EXERCISE INSTRUCTIONS
This exercise calls for an exact copy of the listing below.

*** DATA ***

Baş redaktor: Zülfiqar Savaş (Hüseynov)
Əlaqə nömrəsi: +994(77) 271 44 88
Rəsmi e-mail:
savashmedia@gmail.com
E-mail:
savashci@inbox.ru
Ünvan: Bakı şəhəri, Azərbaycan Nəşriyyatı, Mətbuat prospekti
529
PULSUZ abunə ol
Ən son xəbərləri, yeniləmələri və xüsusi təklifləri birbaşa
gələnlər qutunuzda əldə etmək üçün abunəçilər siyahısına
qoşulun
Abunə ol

***

REPLY TO THE TASK
Baş redaktor: Zülfiqar Savaş (Hüseynov)
Əlaqə nömrəsi: +994(77) 271 44 88
Rəsmi e-mail:
savashmedia@gmail.com
E-mail:
savashci@inbox.ru
Ünvan: Bakı şəhəri, Azərbaycan Nəşriyyatı, Mətbuat prospekti
529
PULSUZ abunə ol
Ən son xəbərləri, yeniləmələri və xüsusi təklifləri birbaşa
gələnlər qutunuzda əldə etmək üçün abunəçilər siyahısına
qoşulun
Abunə ol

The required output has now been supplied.